> DATA FOR REVIEW:
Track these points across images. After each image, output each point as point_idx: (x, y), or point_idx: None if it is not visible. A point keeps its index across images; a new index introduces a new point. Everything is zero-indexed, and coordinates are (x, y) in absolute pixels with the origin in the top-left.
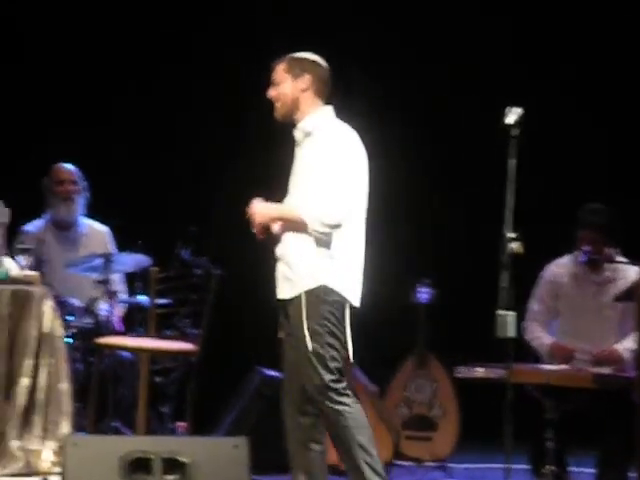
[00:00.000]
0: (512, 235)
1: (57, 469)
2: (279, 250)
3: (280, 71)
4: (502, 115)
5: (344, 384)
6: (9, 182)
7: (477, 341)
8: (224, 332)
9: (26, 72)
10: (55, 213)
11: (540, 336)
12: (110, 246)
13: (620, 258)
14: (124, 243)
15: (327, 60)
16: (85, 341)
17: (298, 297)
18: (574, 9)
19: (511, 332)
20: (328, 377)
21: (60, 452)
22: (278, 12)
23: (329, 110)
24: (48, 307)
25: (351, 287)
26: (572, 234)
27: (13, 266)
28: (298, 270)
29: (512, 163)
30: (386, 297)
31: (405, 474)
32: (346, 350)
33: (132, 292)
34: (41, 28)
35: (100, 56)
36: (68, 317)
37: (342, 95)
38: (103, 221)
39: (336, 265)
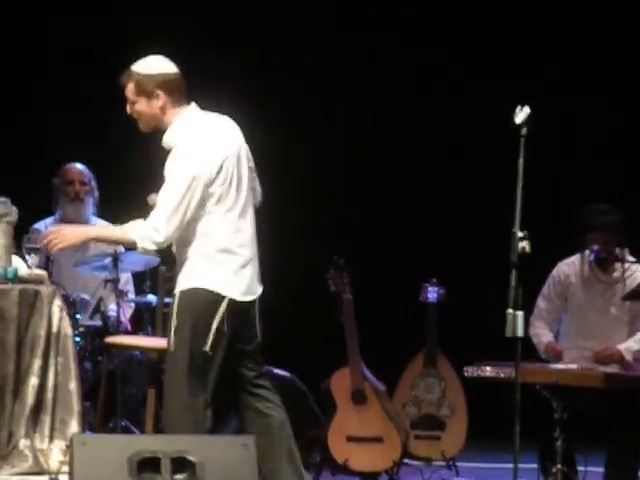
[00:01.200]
0: (521, 234)
1: (66, 468)
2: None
3: (131, 91)
4: (512, 114)
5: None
6: (18, 181)
7: (486, 340)
8: None
9: (36, 70)
10: (64, 213)
11: (540, 333)
12: (119, 246)
13: (629, 257)
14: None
15: None
16: (94, 340)
17: (174, 297)
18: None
19: (520, 331)
20: (182, 380)
21: (69, 451)
22: None
23: (191, 112)
24: (56, 306)
25: (232, 283)
26: (579, 234)
27: (21, 265)
28: (179, 272)
29: (521, 162)
30: (394, 296)
31: (413, 473)
32: (215, 348)
33: (141, 291)
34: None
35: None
36: (77, 316)
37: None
38: (112, 220)
39: (212, 264)
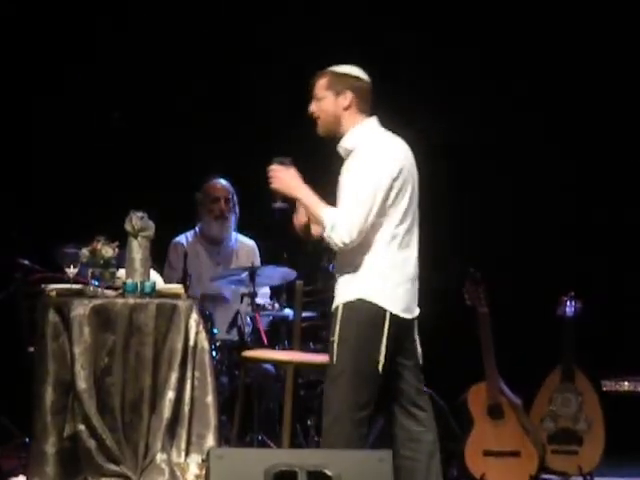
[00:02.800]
0: None
1: None
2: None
3: (321, 86)
4: None
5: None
6: (156, 195)
7: (624, 354)
8: None
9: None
10: (208, 229)
11: None
12: (256, 261)
13: None
14: (270, 257)
15: None
16: (230, 354)
17: (337, 309)
18: None
19: None
20: (343, 393)
21: (205, 465)
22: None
23: (372, 123)
24: (193, 320)
25: (394, 298)
26: None
27: (159, 279)
28: (341, 283)
29: None
30: (531, 310)
31: None
32: (380, 362)
33: (277, 305)
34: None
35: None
36: (213, 330)
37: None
38: (251, 235)
39: (376, 277)
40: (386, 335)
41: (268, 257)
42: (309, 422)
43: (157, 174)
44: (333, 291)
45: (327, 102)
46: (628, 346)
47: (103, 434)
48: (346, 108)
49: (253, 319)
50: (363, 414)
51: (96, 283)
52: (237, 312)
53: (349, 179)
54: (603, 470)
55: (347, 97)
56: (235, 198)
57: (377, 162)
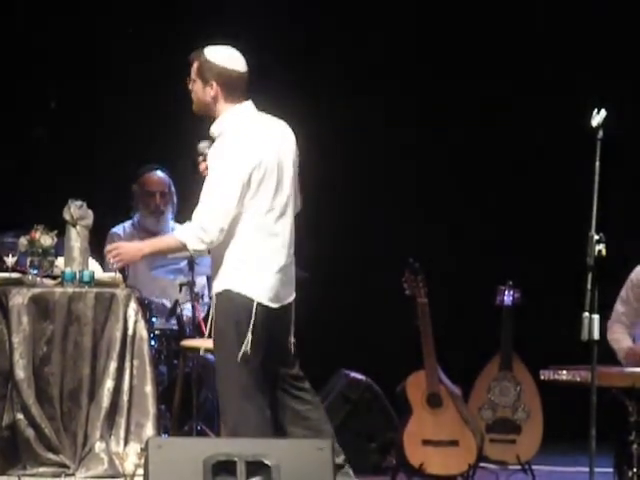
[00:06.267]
0: (597, 237)
1: (141, 471)
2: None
3: (194, 70)
4: (589, 116)
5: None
6: (94, 182)
7: (562, 343)
8: (308, 334)
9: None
10: (144, 223)
11: (619, 338)
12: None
13: None
14: None
15: None
16: (169, 343)
17: (213, 300)
18: None
19: (596, 335)
20: (236, 384)
21: (144, 454)
22: None
23: (242, 109)
24: (132, 309)
25: (261, 287)
26: None
27: (97, 268)
28: (214, 273)
29: (597, 165)
30: (470, 299)
31: (489, 477)
32: (248, 352)
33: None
34: None
35: None
36: (152, 319)
37: None
38: None
39: (243, 268)
40: (252, 325)
41: None
42: None
43: (97, 162)
44: None
45: (197, 87)
46: (566, 335)
47: (42, 423)
48: (213, 98)
49: (192, 308)
50: (260, 399)
51: (35, 272)
52: (176, 301)
53: (209, 173)
54: (541, 459)
55: (213, 88)
56: (172, 189)
57: (237, 152)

> EXERCISE GOAL: Your reply should hold only the records, duplicated exactly, without any image.

> RESPONSE:
Track these points across images. After each image, output each point as point_idx: (x, y), or point_idx: None if it is not visible. A point keeps its index across images; a new index introduces a new point. Everything is zero-indexed, and coordinates are (x, y) in absolute pixels with the origin in the top-left.
[00:00.000]
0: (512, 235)
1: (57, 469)
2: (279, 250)
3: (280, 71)
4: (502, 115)
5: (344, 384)
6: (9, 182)
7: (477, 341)
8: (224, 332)
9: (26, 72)
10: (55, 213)
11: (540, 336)
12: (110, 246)
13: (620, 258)
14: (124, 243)
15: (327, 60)
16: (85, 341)
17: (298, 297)
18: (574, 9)
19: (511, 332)
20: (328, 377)
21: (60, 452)
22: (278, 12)
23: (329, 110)
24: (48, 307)
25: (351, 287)
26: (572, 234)
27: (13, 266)
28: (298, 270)
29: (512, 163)
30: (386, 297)
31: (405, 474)
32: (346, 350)
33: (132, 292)
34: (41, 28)
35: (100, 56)
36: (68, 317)
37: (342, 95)
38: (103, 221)
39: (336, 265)
[00:01.200]
0: (521, 234)
1: (66, 468)
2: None
3: (131, 91)
4: (512, 114)
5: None
6: (18, 181)
7: (486, 340)
8: None
9: (36, 70)
10: (64, 213)
11: (540, 333)
12: (119, 246)
13: (629, 257)
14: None
15: None
16: (94, 340)
17: (174, 297)
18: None
19: (520, 331)
20: (182, 380)
21: (69, 451)
22: None
23: (191, 112)
24: (56, 306)
25: (232, 283)
26: (579, 234)
27: (21, 265)
28: (179, 272)
29: (521, 162)
30: (394, 296)
31: (413, 473)
32: (215, 348)
33: (141, 291)
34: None
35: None
36: (77, 316)
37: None
38: (112, 220)
39: (212, 264)
[00:02.800]
0: None
1: None
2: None
3: (321, 86)
4: None
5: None
6: (156, 195)
7: (624, 354)
8: None
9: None
10: (208, 229)
11: None
12: (256, 261)
13: None
14: (270, 257)
15: None
16: (230, 354)
17: (337, 309)
18: None
19: None
20: (343, 393)
21: (205, 465)
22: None
23: (372, 123)
24: (193, 320)
25: (394, 298)
26: None
27: (159, 279)
28: (341, 283)
29: None
30: (531, 310)
31: None
32: (380, 362)
33: (277, 305)
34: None
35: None
36: (213, 330)
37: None
38: (251, 235)
39: (376, 277)
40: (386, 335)
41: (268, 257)
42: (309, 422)
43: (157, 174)
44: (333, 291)
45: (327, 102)
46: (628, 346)
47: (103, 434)
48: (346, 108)
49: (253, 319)
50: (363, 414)
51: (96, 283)
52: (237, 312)
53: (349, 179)
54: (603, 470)
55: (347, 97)
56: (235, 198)
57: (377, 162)
[00:06.267]
0: (597, 237)
1: (141, 471)
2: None
3: (194, 70)
4: (589, 116)
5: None
6: (94, 182)
7: (562, 343)
8: (308, 334)
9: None
10: (144, 223)
11: (619, 338)
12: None
13: None
14: None
15: None
16: (169, 343)
17: (213, 300)
18: None
19: (596, 335)
20: (236, 384)
21: (144, 454)
22: None
23: (242, 109)
24: (132, 309)
25: (261, 287)
26: None
27: (97, 268)
28: (214, 273)
29: (597, 165)
30: (470, 299)
31: (489, 477)
32: (248, 352)
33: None
34: None
35: None
36: (152, 319)
37: None
38: None
39: (243, 268)
40: (252, 325)
41: None
42: None
43: (97, 162)
44: None
45: (197, 87)
46: (566, 335)
47: (42, 423)
48: (213, 98)
49: (192, 308)
50: (260, 399)
51: (35, 272)
52: (176, 301)
53: (209, 173)
54: (541, 459)
55: (213, 88)
56: (172, 189)
57: (237, 152)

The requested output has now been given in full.